Skip every image and restate the data word for word.

Recorded data

::::::::::

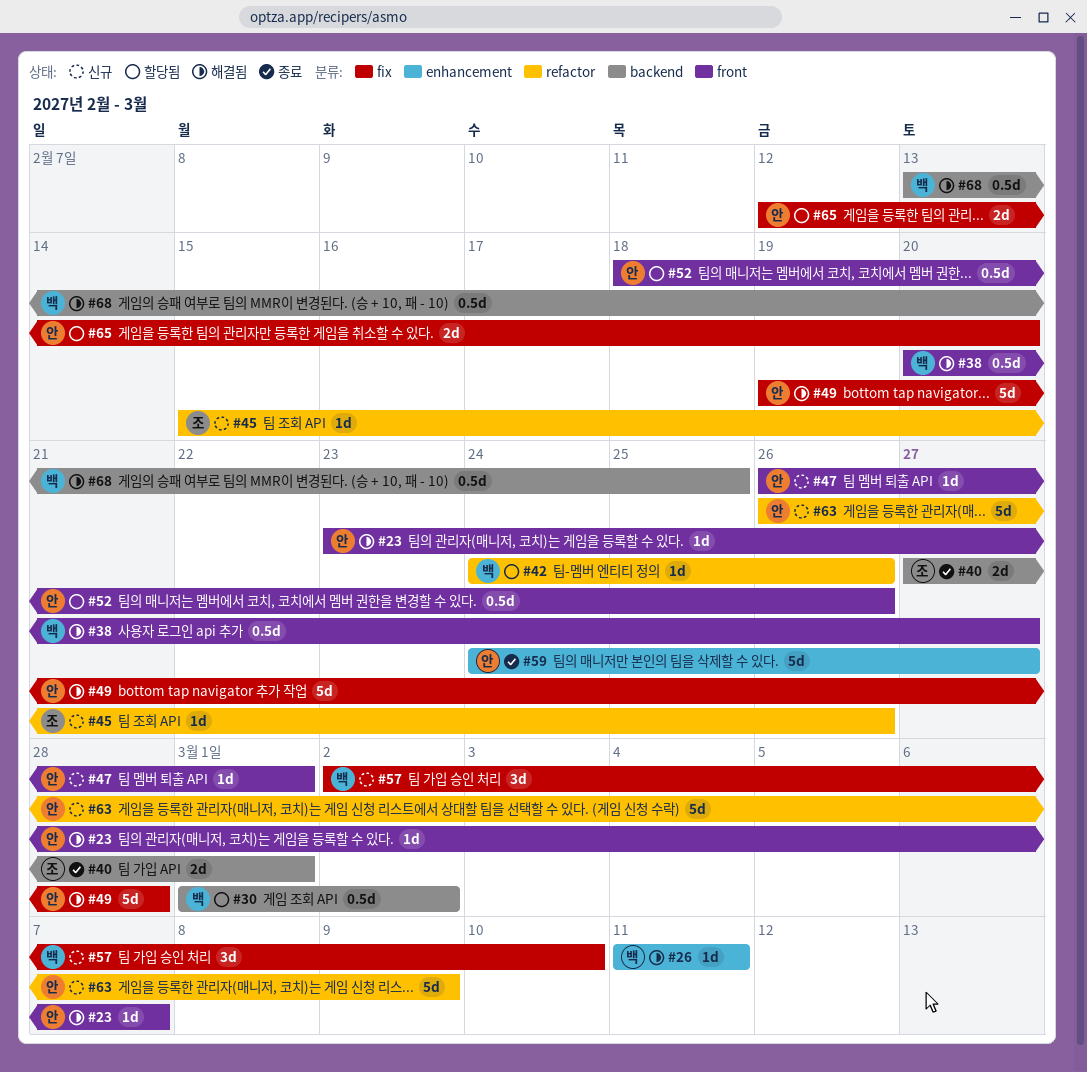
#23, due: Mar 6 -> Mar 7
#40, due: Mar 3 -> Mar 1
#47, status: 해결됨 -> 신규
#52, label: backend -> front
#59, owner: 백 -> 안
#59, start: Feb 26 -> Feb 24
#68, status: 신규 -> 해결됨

::::::::::

▸ Response to this exercise
#23, due: Mar 6 -> Mar 7
#40, due: Mar 3 -> Mar 1
#47, status: 해결됨 -> 신규
#52, label: backend -> front
#59, owner: 백 -> 안
#59, start: Feb 26 -> Feb 24
#68, status: 신규 -> 해결됨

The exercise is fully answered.